First, the electronic health record must belong to the patient themselves. Any sharing of information with the GP or Consultant must be at the patient's behest.
The maintenance of confidentiality became much easier with the invention of dual key cryptography about twenty years ago. This seems quite magical. Every participant has two paired cryptography keys, one of which is known as the Public Key. It is widely-known (in fact it could be published with its owners name and address, either on paper, or online as part of an email browser). This can be used by any person to encrypt, and send a secret message to the participant. The clever part of the invention, is that the message cannot then be decrypted using the Public Key, but only by the Private Key –which, of course is known only by the participant receiving the message. Thus a message can be sent in complete confidence as only the intended recipient - the holder of the Private Key can de-crypt it.

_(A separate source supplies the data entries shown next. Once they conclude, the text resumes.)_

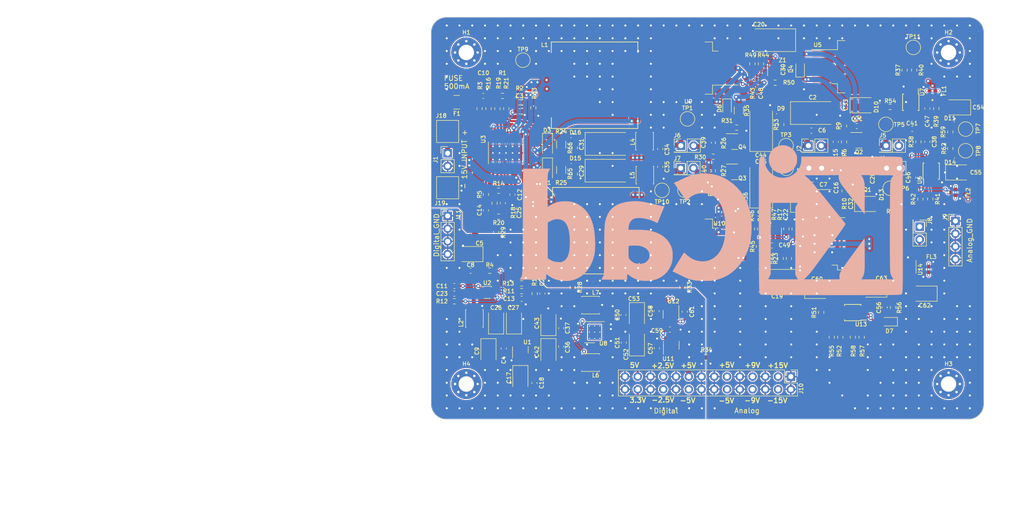
<source format=kicad_pcb>
(kicad_pcb (version 20221018) (generator pcbnew)

  (general
    (thickness 1.6)
  )

  (paper "A4")
  (layers
    (0 "F.Cu" signal)
    (1 "In1.Cu" signal)
    (2 "In2.Cu" signal)
    (31 "B.Cu" signal)
    (32 "B.Adhes" user "B.Adhesive")
    (33 "F.Adhes" user "F.Adhesive")
    (34 "B.Paste" user)
    (35 "F.Paste" user)
    (36 "B.SilkS" user "B.Silkscreen")
    (37 "F.SilkS" user "F.Silkscreen")
    (38 "B.Mask" user)
    (39 "F.Mask" user)
    (40 "Dwgs.User" user "User.Drawings")
    (41 "Cmts.User" user "User.Comments")
    (42 "Eco1.User" user "User.Eco1")
    (43 "Eco2.User" user "User.Eco2")
    (44 "Edge.Cuts" user)
    (45 "Margin" user)
    (46 "B.CrtYd" user "B.Courtyard")
    (47 "F.CrtYd" user "F.Courtyard")
    (48 "B.Fab" user)
    (49 "F.Fab" user)
    (50 "User.1" user)
    (51 "User.2" user)
    (52 "User.3" user)
    (53 "User.4" user)
    (54 "User.5" user)
    (55 "User.6" user)
    (56 "User.7" user)
    (57 "User.8" user)
    (58 "User.9" user)
  )

  (setup
    (stackup
      (layer "F.SilkS" (type "Top Silk Screen"))
      (layer "F.Paste" (type "Top Solder Paste"))
      (layer "F.Mask" (type "Top Solder Mask") (thickness 0.01))
      (layer "F.Cu" (type "copper") (thickness 0.035))
      (layer "dielectric 1" (type "prepreg") (thickness 0.1) (material "FR4") (epsilon_r 4.5) (loss_tangent 0.02))
      (layer "In1.Cu" (type "copper") (thickness 0.035))
      (layer "dielectric 2" (type "core") (thickness 1.24) (material "FR4") (epsilon_r 4.5) (loss_tangent 0.02))
      (layer "In2.Cu" (type "copper") (thickness 0.035))
      (layer "dielectric 3" (type "prepreg") (thickness 0.1) (material "FR4") (epsilon_r 4.5) (loss_tangent 0.02))
      (layer "B.Cu" (type "copper") (thickness 0.035))
      (layer "B.Mask" (type "Bottom Solder Mask") (thickness 0.01))
      (layer "B.Paste" (type "Bottom Solder Paste"))
      (layer "B.SilkS" (type "Bottom Silk Screen"))
      (copper_finish "None")
      (dielectric_constraints no)
    )
    (pad_to_mask_clearance 0)
    (aux_axis_origin 57.369176 20.459156)
    (grid_origin 103.43 62.42)
    (pcbplotparams
      (layerselection 0x00010fc_ffffffff)
      (plot_on_all_layers_selection 0x0000000_00000000)
      (disableapertmacros false)
      (usegerberextensions false)
      (usegerberattributes true)
      (usegerberadvancedattributes true)
      (creategerberjobfile true)
      (dashed_line_dash_ratio 12.000000)
      (dashed_line_gap_ratio 3.000000)
      (svgprecision 6)
      (plotframeref false)
      (viasonmask false)
      (mode 1)
      (useauxorigin false)
      (hpglpennumber 1)
      (hpglpenspeed 20)
      (hpglpendiameter 15.000000)
      (dxfpolygonmode true)
      (dxfimperialunits true)
      (dxfusepcbnewfont true)
      (psnegative true)
      (psa4output false)
      (plotreference true)
      (plotvalue true)
      (plotinvisibletext false)
      (sketchpadsonfab false)
      (subtractmaskfromsilk false)
      (outputformat 4)
      (mirror false)
      (drillshape 0)
      (scaleselection 1)
      (outputdirectory "./pdf")
    )
  )

  (net 0 "")
  (net 1 "+20VDC")
  (net 2 "Net-(D3-K)")
  (net 3 "+15VDC")
  (net 4 "/ADP_EN")
  (net 5 "+15_VIN")
  (net 6 "Net-(Q1-G)")
  (net 7 "+20VDC_P")
  (net 8 "AGND")
  (net 9 "DGND")
  (net 10 "+5V_ADC")
  (net 11 "Net-(J2-C2)")
  (net 12 "Net-(C14-Pad2)")
  (net 13 "Net-(Q3-G)")
  (net 14 "Net-(J4-C2)")
  (net 15 "Net-(U7-FB)")
  (net 16 "-20VDC")
  (net 17 "Net-(FL2-IN)")
  (net 18 "Net-(C16-Pad2)")
  (net 19 "Net-(U7-NR{slash}SS)")
  (net 20 "PGND")
  (net 21 "-5V_ADC")
  (net 22 "Net-(D3-A)")
  (net 23 "Net-(J6-C2)")
  (net 24 "Net-(FL3-IN)")
  (net 25 "-20VDC_P")
  (net 26 "-15VDC")
  (net 27 "Net-(R41-Pad1)")
  (net 28 "Net-(J3-C2)")
  (net 29 "-9VDC")
  (net 30 "Net-(J5-C2)")
  (net 31 "Net-(J7-C2)")
  (net 32 "Net-(Q2-G)")
  (net 33 "Net-(Q4-G)")
  (net 34 "Net-(Z1-REF)")
  (net 35 "+5VDC_D")
  (net 36 "+5V_0.2A")
  (net 37 "+9VDC")
  (net 38 "+15VDC_P")
  (net 39 "+5VDC")
  (net 40 "-15VDC_P")
  (net 41 "-5VDC")
  (net 42 "+5VDC_D_Pos")
  (net 43 "+2.5VDC_D")
  (net 44 "Net-(Z2-REF)")
  (net 45 "-5VDC_D_Neg")
  (net 46 "-2.5VDC_D")
  (net 47 "+3.3VDC_D")
  (net 48 "Net-(U9-ADJ)")
  (net 49 "Net-(FL1-IN)")
  (net 50 "unconnected-(U7-NC-Pad3)")
  (net 51 "unconnected-(U7-DNC-Pad7)")
  (net 52 "Net-(D9-A)")
  (net 53 "Net-(D10-A)")
  (net 54 "Net-(D11-A)")
  (net 55 "Net-(D12-A)")
  (net 56 "Net-(D13-A)")
  (net 57 "Net-(D14-A)")
  (net 58 "Net-(C10-Pad2)")
  (net 59 "Net-(U2-PG)")
  (net 60 "Net-(U3-VREG)")
  (net 61 "Net-(U2-SS)")
  (net 62 "Net-(U2-SW)")
  (net 63 "Net-(C23-Pad2)")
  (net 64 "Net-(C24-Pad2)")
  (net 65 "Net-(U3-VREF)")
  (net 66 "Net-(U6-NR{slash}SS)")
  (net 67 "Net-(C40-Pad2)")
  (net 68 "Net-(U6-FB)")
  (net 69 "Net-(C48-Pad1)")
  (net 70 "Net-(C48-Pad2)")
  (net 71 "Net-(C49-Pad1)")
  (net 72 "Net-(U10-GND)")
  (net 73 "Net-(U13-NR{slash}SS)")
  (net 74 "Net-(U12-NR)")
  (net 75 "Net-(D1-K)")
  (net 76 "Net-(D1-A)")
  (net 77 "Net-(J8-C2)")
  (net 78 "Net-(U3-INBK)")
  (net 79 "Net-(U8-SWP)")
  (net 80 "Net-(U8-SWN)")
  (net 81 "Net-(U3-COMP1)")
  (net 82 "Net-(U2-EN)")
  (net 83 "Net-(U3-COMP2)")
  (net 84 "Net-(U2-FB)")
  (net 85 "Net-(U2-BST)")
  (net 86 "Net-(U3-FB2)")
  (net 87 "Net-(U3-FB1)")
  (net 88 "Net-(U4-ADJ)")
  (net 89 "Net-(R18-Pad2)")
  (net 90 "Net-(R19-Pad1)")
  (net 91 "Net-(R22-Pad1)")
  (net 92 "Net-(R37-Pad1)")
  (net 93 "Net-(R43-Pad2)")
  (net 94 "Net-(R46-Pad1)")
  (net 95 "Net-(U13-BUF)")
  (net 96 "Net-(U13-FBN)")
  (net 97 "Net-(R52-Pad2)")
  (net 98 "Net-(R56-Pad1)")
  (net 99 "Net-(U13-FBP)")
  (net 100 "unconnected-(U3-SLEW-Pad6)")
  (net 101 "unconnected-(U3-SS-Pad10)")
  (net 102 "unconnected-(U6-NC-Pad3)")
  (net 103 "unconnected-(U6-DNC-Pad7)")
  (net 104 "unconnected-(U11-FB-Pad4)")
  (net 105 "Net-(D15-A)")
  (net 106 "Net-(D16-A)")
  (net 107 "Net-(J1-Pin_1)")

  (footprint "CAP:FIL_NFM21PC105B1A3D" (layer "F.Cu") (at 156.516 71.056))

  (footprint "Capacitor_SMD:C_0603_1608Metric" (layer "F.Cu") (at 79.617 75.882 90))

  (footprint "Capacitor_SMD:C_0603_1608Metric" (layer "F.Cu") (at 62.091 74.358))

  (footprint "Inductor_SMD:L_Sunlord_SWPA3010S" (layer "F.Cu") (at 99.955 45.52 -90))

  (footprint "Capacitor_SMD:C_0603_1608Metric" (layer "F.Cu") (at 147.762 78.622 -90))

  (footprint "Resistor_SMD:R_0603_1608Metric" (layer "F.Cu") (at 75.49 75.374 180))

  (footprint "Diode_SMD:D_SOD-323" (layer "F.Cu") (at 148.694 81.47 180))

  (footprint "Capacitor_SMD:C_0603_1608Metric" (layer "F.Cu") (at 133.18 43.42 180))

  (footprint "Resistor_SMD:R_0603_1608Metric" (layer "F.Cu") (at 70.41 63.69 -90))

  (footprint "Resistor_SMD:R_0603_1608Metric" (layer "F.Cu") (at 143.182 84.545 90))

  (footprint "Package_TO_SOT_SMD:SOT-23-5" (layer "F.Cu") (at 105.274 86.1745 90))

  (footprint "Resistor_SMD:R_0603_1608Metric" (layer "F.Cu") (at 68.378 56.133 90))

  (footprint "Connector_PinHeader_2.54mm:PinHeader_2x01_P2.54mm_Vertical" (layer "F.Cu") (at 107.155 50.894))

  (footprint "Resistor_SMD:R_0603_1608Metric" (layer "F.Cu") (at 135.13 79.62 90))

  (footprint "Resistor_SMD:R_0603_1608Metric" (layer "F.Cu") (at 114.592 45.827 -90))

  (footprint "Resistor_SMD:R_0603_1608Metric" (layer "F.Cu") (at 122.734 66.484 -90))

  (footprint "Capacitor_SMD:C_0603_1608Metric" (layer "F.Cu") (at 156.262 45.643 90))

  (footprint "Package_TO_SOT_SMD:TO-263-3_TabPin2" (layer "F.Cu") (at 108.667 30.974 180))

  (footprint "Resistor_SMD:R_0603_1608Metric" (layer "F.Cu") (at 107.494 74.612 -90))

  (footprint "Resistor_SMD:R_0603_1608Metric" (layer "F.Cu") (at 114.592 51.42 90))

  (footprint "Resistor_SMD:R_1206_3216Metric" (layer "F.Cu") (at 118.53 56.82 90))

  (footprint "Capacitor_SMD:C_0603_1608Metric" (layer "F.Cu") (at 67.857 36.512 180))

  (footprint "Resistor_SMD:R_0603_1608Metric" (layer "F.Cu") (at 142.219 51.165 180))

  (footprint "Capacitor_Tantalum_SMD:CP_EIA-3528-12_Kemet-T" (layer "F.Cu") (at 144.23 58.02))

  (footprint "Capacitor_SMD:C_0603_1608Metric" (layer "F.Cu") (at 65.33 71.31 180))

  (footprint "Inductor_SMD:L_Sunlord_SWPA3010S" (layer "F.Cu") (at 89.206 89.598))

  (footprint "Resistor_SMD:R_0603_1608Metric" (layer "F.Cu") (at 70.918 60.558))

  (footprint "Connector_PinHeader_2.54mm:PinHeader_2x01_P2.54mm_Vertical" (layer "F.Cu") (at 107.19 46.418))

  (footprint "Capacitor_SMD:C_0603_1608Metric" (layer "F.Cu") (at 71.934 86.804 -90))

  (footprint "Resistor_SMD:R_0603_1608Metric" (layer "F.Cu") (at 69.14 71.31 180))

  (footprint "LED_SMD:LED_0201_0603Metric" (layer "F.Cu") (at 160.802 48.874 180))

  (footprint "Diode_SMD:D_SOD-323" (layer "F.Cu") (at 116.33 57.52 -90))

  (footprint "Connector_PinHeader_2.54mm:PinHeader_2x01_P2.54mm_Vertical" (layer "F.Cu") (at 154.73 62.545 -90))

  (footprint "Resistor_SMD:R_0603_1608Metric" (layer "F.Cu") (at 160.834 43.687 90))

  (footprint "Capacitor_Tantalum_SMD:CP_EIA-3528-12_Kemet-T" (layer "F.Cu") (at 143.33 38.37))

  (footprint "TestPoint:TestPoint_Pad_D2.5mm" (layer "F.Cu") (at 108.002 55.308))

  (footprint "Capacitor_Tantalum_SMD:CP_EIA-7343-20_Kemet-V" (layer "F.Cu") (at 123.18 43.17 90))

  (footprint "Resistor_SMD:R_0603_1608Metric" (layer "F.Cu") (at 154.88 57.07 90))

  (footprint "Connector_PinHeader_2.54mm:PinHeader_2x01_P2.54mm_Vertical" (layer "F.Cu") (at 148.134 50.894))

  (footprint "Resistor_SMD:R_0603_1608Metric" (layer "F.Cu") (at 137.23 84.545 -90))

  (footprint "Capacitor_Tantalum_SMD:CP_EIA-3528-12_Kemet-T" (layer "F.Cu") (at 65.33 68.008 180))

  (footprint "Capacitor_Tantalum_SMD:CP_EIA-3528-12_Kemet-T" (layer "F.Cu") (at 73.966 81.4565 90))

  (footprint "Diode_SMD:D_SOD-123" (layer "F.Cu") (at 80.63 46.32 -90))

  (footprint "MountingHole:MountingHole_3mm_Pad_Via" (layer "F.Cu") (at 64.48 27.87))

  (footprint "Resistor_SMD:R_0603_1608Metric" (layer "F.Cu") (at 122.988 62.992 -90))

  (footprint "Capacitor_SMD:C_0603_1608Metric" (layer "F.Cu") (at 133.43 54.17))

  (footprint "Capacitor_Tantalum_SMD:CP_EIA-7343-20_Kemet-V" (layer "F.Cu") (at 126.3475 73.31 180))

  (footprint "Resistor_SMD:R_0603_1608Metric" (layer "F.Cu") (at 75.095 37.779))

  (footprint "Resistor_SMD:R_0603_1608Metric" placed (layer "F.Cu")
    (tstamp 3e1eb762-91f0-4cf0-8b54-129b177cf8e5)
    (at 123.13 30.12 -90)
    (descr "Resistor SMD 0603 (1608 Metric), square (rectangular) end terminal, IPC_7351 nominal, (Body size source: IPC-SM-782 page 72, https
... [2525199 chars truncated]
</source>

Dual Key cryptography also can largely overcome a second important problem: that the message is really being sent by a genuine correspondent, not someone sending a spoof encrypted message to the recipient. This is countered by the respondent first encrypting their reply using their own secret Private Key, before replying to the originator – using the originator’s Public Key.
An analogy to public-key encryption is that of a locked mailbox with a mail slot. The mail slot is exposed and accessible to the public; its location (the street address) is in essence the public key. Anyone knowing the street address can go to the door and drop a written message through the slot; however, only the person who possesses the key can open the mailbox and read the message.
An analogy for digital signatures is the sealing of an envelope with a personal wax seal. The message can be opened by anyone, but the presence of the seal authenticates the sender.
Thus these two changes: namely the ownership of the electronic medical record becoming that of the patient or their attorney, and the adoption of Dual Key encryption by the NHS greatly mitigate the problem of reduced patient confidentiality.